Start of Block

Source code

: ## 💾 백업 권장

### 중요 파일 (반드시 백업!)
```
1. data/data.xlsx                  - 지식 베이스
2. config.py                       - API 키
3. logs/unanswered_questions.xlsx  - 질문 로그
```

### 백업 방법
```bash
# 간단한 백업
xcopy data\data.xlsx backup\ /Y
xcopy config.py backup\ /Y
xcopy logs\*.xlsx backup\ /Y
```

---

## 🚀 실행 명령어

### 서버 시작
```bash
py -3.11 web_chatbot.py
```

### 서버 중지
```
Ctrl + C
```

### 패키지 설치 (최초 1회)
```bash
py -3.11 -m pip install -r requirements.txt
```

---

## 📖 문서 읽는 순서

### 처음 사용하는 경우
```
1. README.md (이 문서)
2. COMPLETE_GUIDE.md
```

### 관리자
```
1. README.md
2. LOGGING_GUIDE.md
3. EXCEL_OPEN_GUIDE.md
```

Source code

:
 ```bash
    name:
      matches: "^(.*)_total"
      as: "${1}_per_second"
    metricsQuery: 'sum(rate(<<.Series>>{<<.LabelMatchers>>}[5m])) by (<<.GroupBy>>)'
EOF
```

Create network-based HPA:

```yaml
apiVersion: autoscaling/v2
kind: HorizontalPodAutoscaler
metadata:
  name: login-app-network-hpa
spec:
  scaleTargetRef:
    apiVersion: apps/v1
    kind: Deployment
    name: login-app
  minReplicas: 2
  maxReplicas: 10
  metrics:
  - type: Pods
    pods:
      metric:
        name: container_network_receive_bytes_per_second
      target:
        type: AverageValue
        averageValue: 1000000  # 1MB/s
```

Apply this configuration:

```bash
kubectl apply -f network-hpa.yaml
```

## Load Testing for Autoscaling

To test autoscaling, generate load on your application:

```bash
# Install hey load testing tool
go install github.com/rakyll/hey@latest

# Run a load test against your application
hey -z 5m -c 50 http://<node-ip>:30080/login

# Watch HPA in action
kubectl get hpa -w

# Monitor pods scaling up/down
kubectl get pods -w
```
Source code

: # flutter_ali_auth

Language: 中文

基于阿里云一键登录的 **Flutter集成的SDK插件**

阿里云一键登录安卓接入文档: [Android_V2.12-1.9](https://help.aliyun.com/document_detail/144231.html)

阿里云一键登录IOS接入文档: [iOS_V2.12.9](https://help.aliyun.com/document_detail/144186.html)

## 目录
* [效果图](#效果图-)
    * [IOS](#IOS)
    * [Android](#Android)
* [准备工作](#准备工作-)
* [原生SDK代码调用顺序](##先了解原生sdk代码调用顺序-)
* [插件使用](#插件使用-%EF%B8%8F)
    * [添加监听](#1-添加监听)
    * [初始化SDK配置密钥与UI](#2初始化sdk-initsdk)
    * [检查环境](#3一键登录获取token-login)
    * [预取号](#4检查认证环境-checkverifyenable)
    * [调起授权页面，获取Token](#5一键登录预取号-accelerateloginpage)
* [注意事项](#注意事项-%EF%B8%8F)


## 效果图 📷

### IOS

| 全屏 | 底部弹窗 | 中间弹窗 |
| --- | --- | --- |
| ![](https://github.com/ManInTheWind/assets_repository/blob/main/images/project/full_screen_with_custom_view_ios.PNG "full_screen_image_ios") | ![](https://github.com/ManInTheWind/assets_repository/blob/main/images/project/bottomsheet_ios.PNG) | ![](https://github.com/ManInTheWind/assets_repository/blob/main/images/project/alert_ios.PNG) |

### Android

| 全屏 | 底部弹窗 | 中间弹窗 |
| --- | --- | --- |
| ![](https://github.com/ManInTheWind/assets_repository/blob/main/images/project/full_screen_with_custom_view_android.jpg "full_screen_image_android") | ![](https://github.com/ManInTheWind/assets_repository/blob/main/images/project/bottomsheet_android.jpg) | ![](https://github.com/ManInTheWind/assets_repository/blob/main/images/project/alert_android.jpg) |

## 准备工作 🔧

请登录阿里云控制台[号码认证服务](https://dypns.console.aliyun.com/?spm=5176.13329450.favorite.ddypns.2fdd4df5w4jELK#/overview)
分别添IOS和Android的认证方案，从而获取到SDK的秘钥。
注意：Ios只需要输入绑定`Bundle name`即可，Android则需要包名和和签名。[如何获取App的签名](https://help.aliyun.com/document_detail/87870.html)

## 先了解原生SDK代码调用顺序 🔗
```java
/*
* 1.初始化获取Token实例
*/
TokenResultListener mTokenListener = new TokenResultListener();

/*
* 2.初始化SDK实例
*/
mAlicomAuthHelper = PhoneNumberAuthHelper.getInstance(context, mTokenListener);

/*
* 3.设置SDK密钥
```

End of Block

● **Task item**
Would you write out all the records exactly as they read?

● **Exercise solution**
Source code

: ## 💾 백업 권장

### 중요 파일 (반드시 백업!)
```
1. data/data.xlsx                  - 지식 베이스
2. config.py                       - API 키
3. logs/unanswered_questions.xlsx  - 질문 로그
```

### 백업 방법
```bash
# 간단한 백업
xcopy data\data.xlsx backup\ /Y
xcopy config.py backup\ /Y
xcopy logs\*.xlsx backup\ /Y
```

---

## 🚀 실행 명령어

### 서버 시작
```bash
py -3.11 web_chatbot.py
```

### 서버 중지
```
Ctrl + C
```

### 패키지 설치 (최초 1회)
```bash
py -3.11 -m pip install -r requirements.txt
```

---

## 📖 문서 읽는 순서

### 처음 사용하는 경우
```
1. README.md (이 문서)
2. COMPLETE_GUIDE.md
```

### 관리자
```
1. README.md
2. LOGGING_GUIDE.md
3. EXCEL_OPEN_GUIDE.md
```

Source code

:
 ```bash
    name:
      matches: "^(.*)_total"
      as: "${1}_per_second"
    metricsQuery: 'sum(rate(<<.Series>>{<<.LabelMatchers>>}[5m])) by (<<.GroupBy>>)'
EOF
```

Create network-based HPA:

```yaml
apiVersion: autoscaling/v2
kind: HorizontalPodAutoscaler
metadata:
  name: login-app-network-hpa
spec:
  scaleTargetRef:
    apiVersion: apps/v1
    kind: Deployment
    name: login-app
  minReplicas: 2
  maxReplicas: 10
  metrics:
  - type: Pods
    pods:
      metric:
        name: container_network_receive_bytes_per_second
      target:
        type: AverageValue
        averageValue: 1000000  # 1MB/s
```

Apply this configuration:

```bash
kubectl apply -f network-hpa.yaml
```

## Load Testing for Autoscaling

To test autoscaling, generate load on your application:

```bash
# Install hey load testing tool
go install github.com/rakyll/hey@latest

# Run a load test against your application
hey -z 5m -c 50 http://<node-ip>:30080/login

# Watch HPA in action
kubectl get hpa -w

# Monitor pods scaling up/down
kubectl get pods -w
```
Source code

: # flutter_ali_auth

Language: 中文

基于阿里云一键登录的 **Flutter集成的SDK插件**

阿里云一键登录安卓接入文档: [Android_V2.12-1.9](https://help.aliyun.com/document_detail/144231.html)

阿里云一键登录IOS接入文档: [iOS_V2.12.9](https://help.aliyun.com/document_detail/144186.html)

## 目录
* [效果图](#效果图-)
    * [IOS](#IOS)
    * [Android](#Android)
* [准备工作](#准备工作-)
* [原生SDK代码调用顺序](##先了解原生sdk代码调用顺序-)
* [插件使用](#插件使用-%EF%B8%8F)
    * [添加监听](#1-添加监听)
    * [初始化SDK配置密钥与UI](#2初始化sdk-initsdk)
    * [检查环境](#3一键登录获取token-login)
    * [预取号](#4检查认证环境-checkverifyenable)
    * [调起授权页面，获取Token](#5一键登录预取号-accelerateloginpage)
* [注意事项](#注意事项-%EF%B8%8F)


## 效果图 📷

### IOS

| 全屏 | 底部弹窗 | 中间弹窗 |
| --- | --- | --- |
| ![](https://github.com/ManInTheWind/assets_repository/blob/main/images/project/full_screen_with_custom_view_ios.PNG "full_screen_image_ios") | ![](https://github.com/ManInTheWind/assets_repository/blob/main/images/project/bottomsheet_ios.PNG) | ![](https://github.com/ManInTheWind/assets_repository/blob/main/images/project/alert_ios.PNG) |

### Android

| 全屏 | 底部弹窗 | 中间弹窗 |
| --- | --- | --- |
| ![](https://github.com/ManInTheWind/assets_repository/blob/main/images/project/full_screen_with_custom_view_android.jpg "full_screen_image_android") | ![](https://github.com/ManInTheWind/assets_repository/blob/main/images/project/bottomsheet_android.jpg) | ![](https://github.com/ManInTheWind/assets_repository/blob/main/images/project/alert_android.jpg) |

## 准备工作 🔧

请登录阿里云控制台[号码认证服务](https://dypns.console.aliyun.com/?spm=5176.13329450.favorite.ddypns.2fdd4df5w4jELK#/overview)
分别添IOS和Android的认证方案，从而获取到SDK的秘钥。
注意：Ios只需要输入绑定`Bundle name`即可，Android则需要包名和和签名。[如何获取App的签名](https://help.aliyun.com/document_detail/87870.html)

## 先了解原生SDK代码调用顺序 🔗
```java
/*
* 1.初始化获取Token实例
*/
TokenResultListener mTokenListener = new TokenResultListener();

/*
* 2.初始化SDK实例
*/
mAlicomAuthHelper = PhoneNumberAuthHelper.getInstance(context, mTokenListener);

/*
* 3.设置SDK密钥
```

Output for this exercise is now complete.